— Start Extract provided —

1- Let me start by asking the audience a question could you ever desire something you are in awe of?

When something is awe inspiring it is impressive, remarkable and overwhelming by definition. It doesn’t necessarily have to be good or bad awe. Those are attributes we attach higher value to in the consumer world.

2- Let’s look at the opposite. Would you hold dear or desire something that is unimpressive and ordinary?

Possibly you could, but which is more valuable a shiny new $10,000 Rolex or a generic POS Wal-Mart $10 watch? Even if your $10 watch is more valuable to you, it’s not because it’s an ordinary watch. It would be because of some intrinsic values you’ve attached to it making it unique and dear to you.

3- There are various reasons to hold something in awe. The reason is based entirely on the attributes of the object in question. I am in awe of war and the holocaust. I am also in awe of the beauty in nature and the vastness of space. Both cause me to pause and take notice. War causes me anguish and to seek recompense, nature causes joy and a desire for more.

— End Extract provided —

■ **Directive 1**
Based on the piece on awe, mark each statement yes or no and quote the words that decide it: (a) The writer says something awe-inspiring has to be good. (b) The writer is in awe of the vastness of space. (c) The Rolex in the comparison costs $1,000.
■ **Directive 2**
In the piece on awe, what does the writer say war causes?
■ **Directive 3**
Retype everything in the piece on awe from "1- Let me start" down to "dear to you.".

— Start Records supplied —

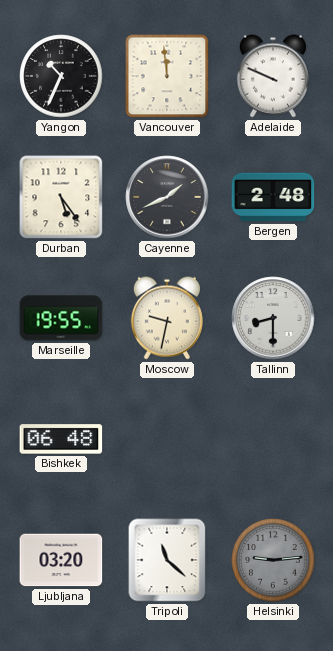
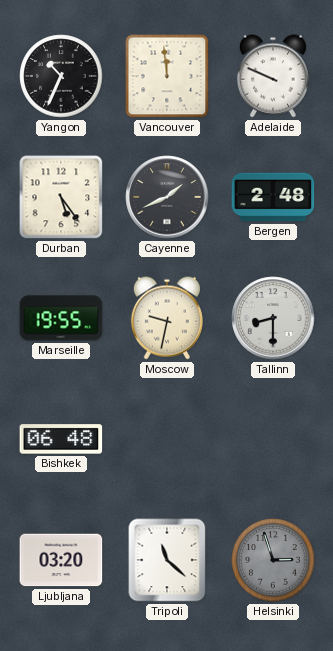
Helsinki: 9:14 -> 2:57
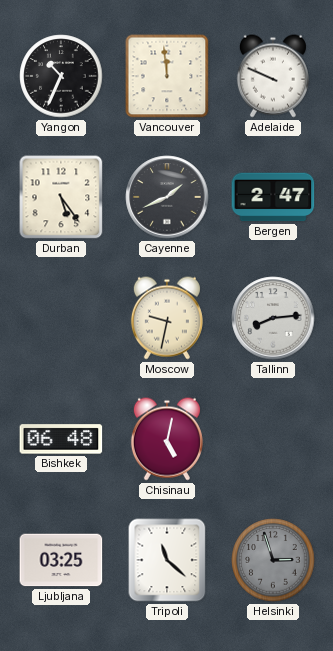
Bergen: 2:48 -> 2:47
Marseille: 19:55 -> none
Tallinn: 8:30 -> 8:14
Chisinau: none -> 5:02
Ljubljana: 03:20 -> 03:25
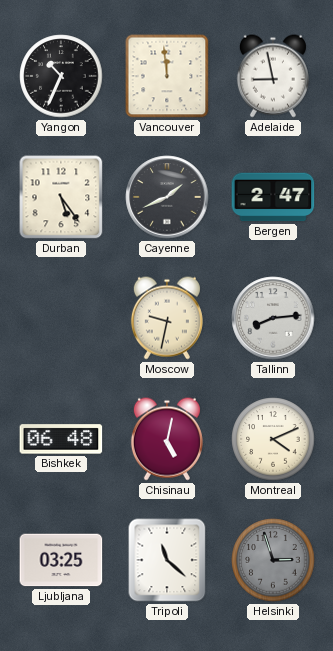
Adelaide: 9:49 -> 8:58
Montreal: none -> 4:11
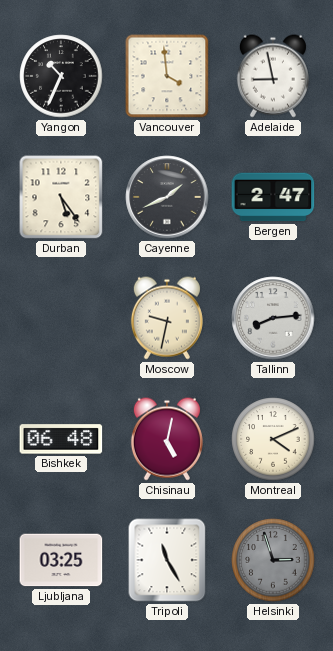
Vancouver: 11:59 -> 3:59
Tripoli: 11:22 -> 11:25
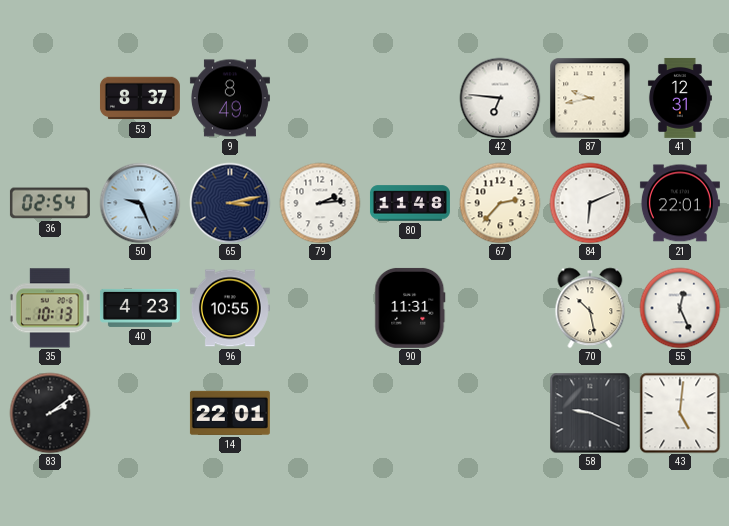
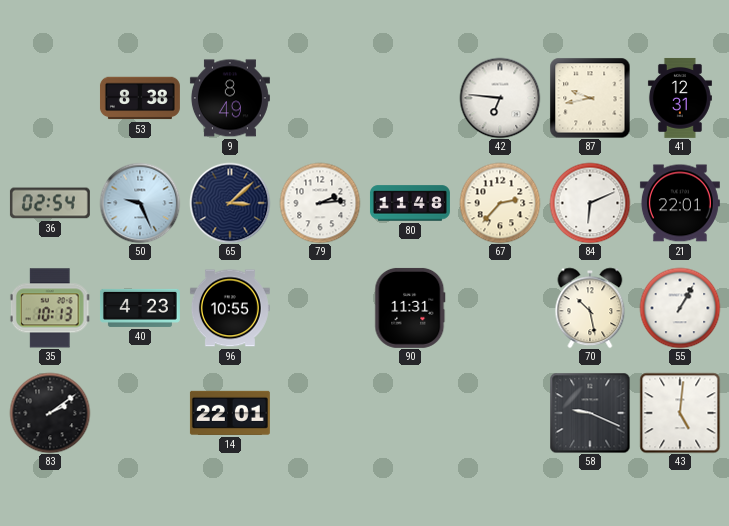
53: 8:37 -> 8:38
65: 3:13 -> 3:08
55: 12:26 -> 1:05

— End Records supplied —
— Start Records supplied —

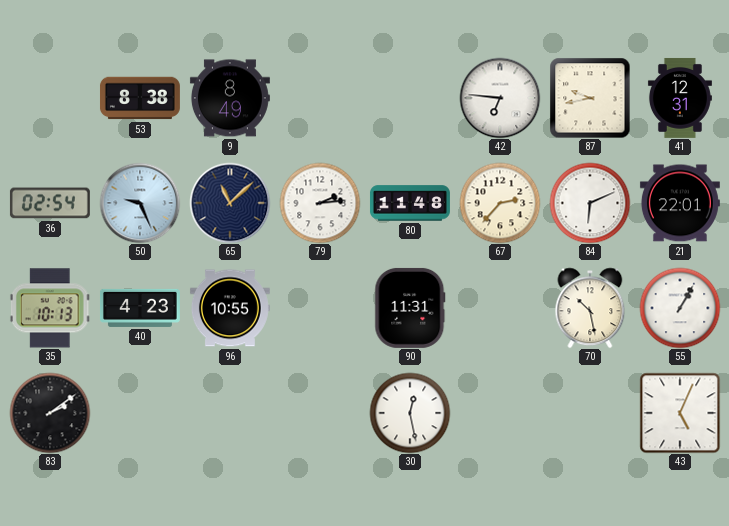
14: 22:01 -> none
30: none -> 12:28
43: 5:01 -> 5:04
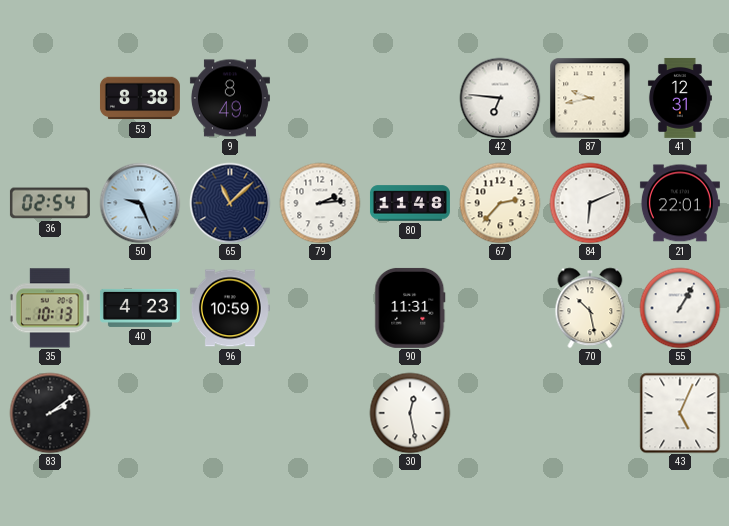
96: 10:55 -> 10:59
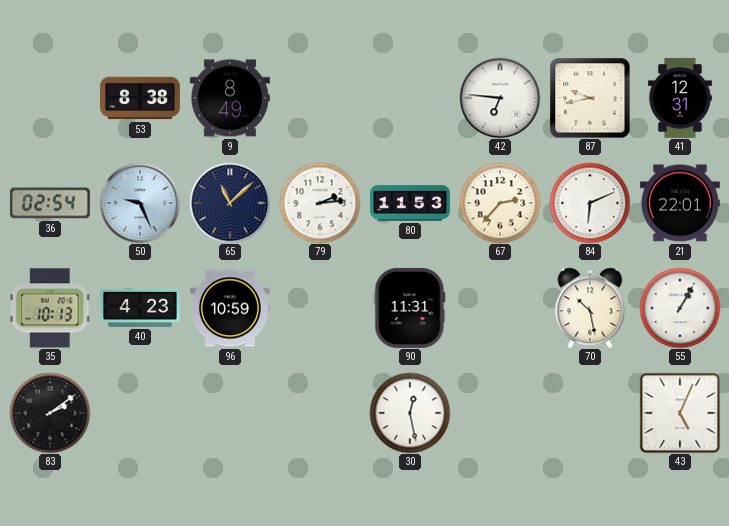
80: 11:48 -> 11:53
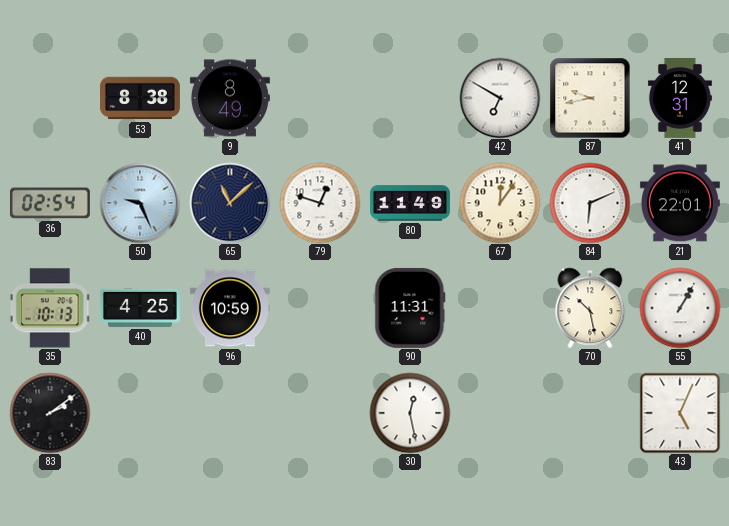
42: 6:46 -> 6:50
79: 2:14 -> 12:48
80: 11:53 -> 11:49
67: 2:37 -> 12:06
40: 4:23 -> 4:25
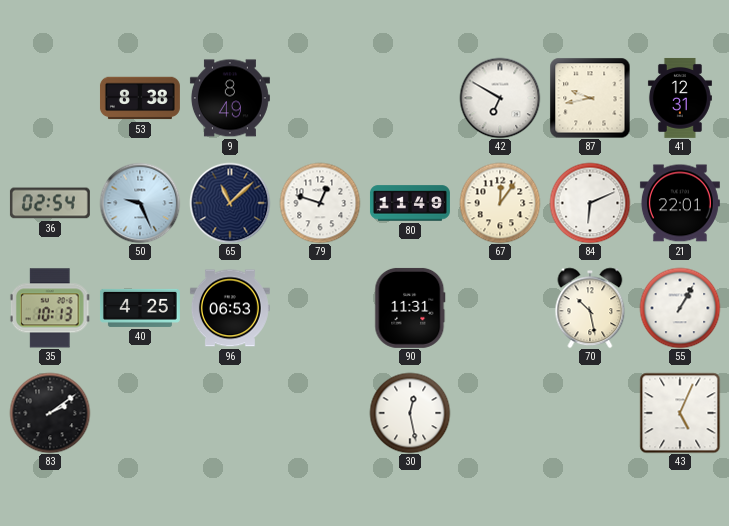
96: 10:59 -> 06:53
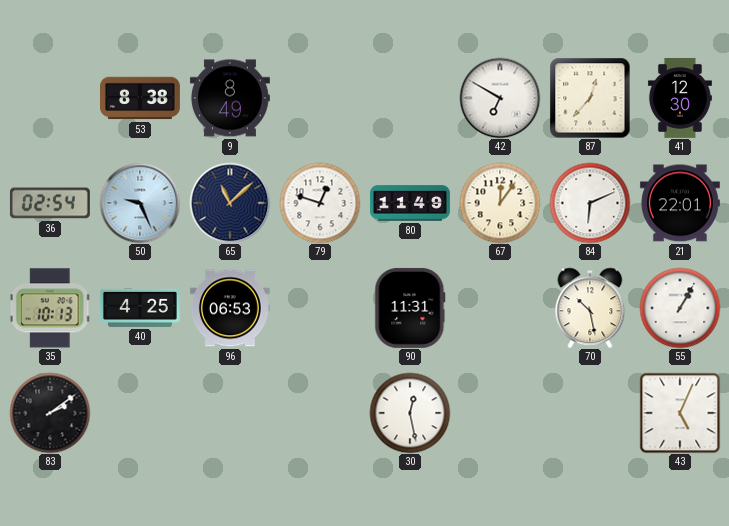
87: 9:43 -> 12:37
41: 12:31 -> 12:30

— End Records supplied —

■ **Answer 1**
(a) No: "It doesn’t necessarily have to be good or bad awe."
(b) Yes: "I am also in awe of the beauty in nature and the vastness of space."
(c) No: "a shiny new $10,000 Rolex"

■ **Answer 2**
War causes the writer anguish and a wish to seek recompense.

■ **Answer 3**
1- Let me start by asking the audience a question could you ever desire something you are in awe of?

When something is awe inspiring it is impressive, remarkable and overwhelming by definition. It doesn’t necessarily have to be good or bad awe. Those are attributes we attach higher value to in the consumer world.

2- Let’s look at the opposite. Would you hold dear or desire something that is unimpressive and ordinary?

Possibly you could, but which is more valuable a shiny new $10,000 Rolex or a generic POS Wal-Mart $10 watch? Even if your $10 watch is more valuable to you, it’s not because it’s an ordinary watch. It would be because of some intrinsic values you’ve attached to it making it unique and dear to you.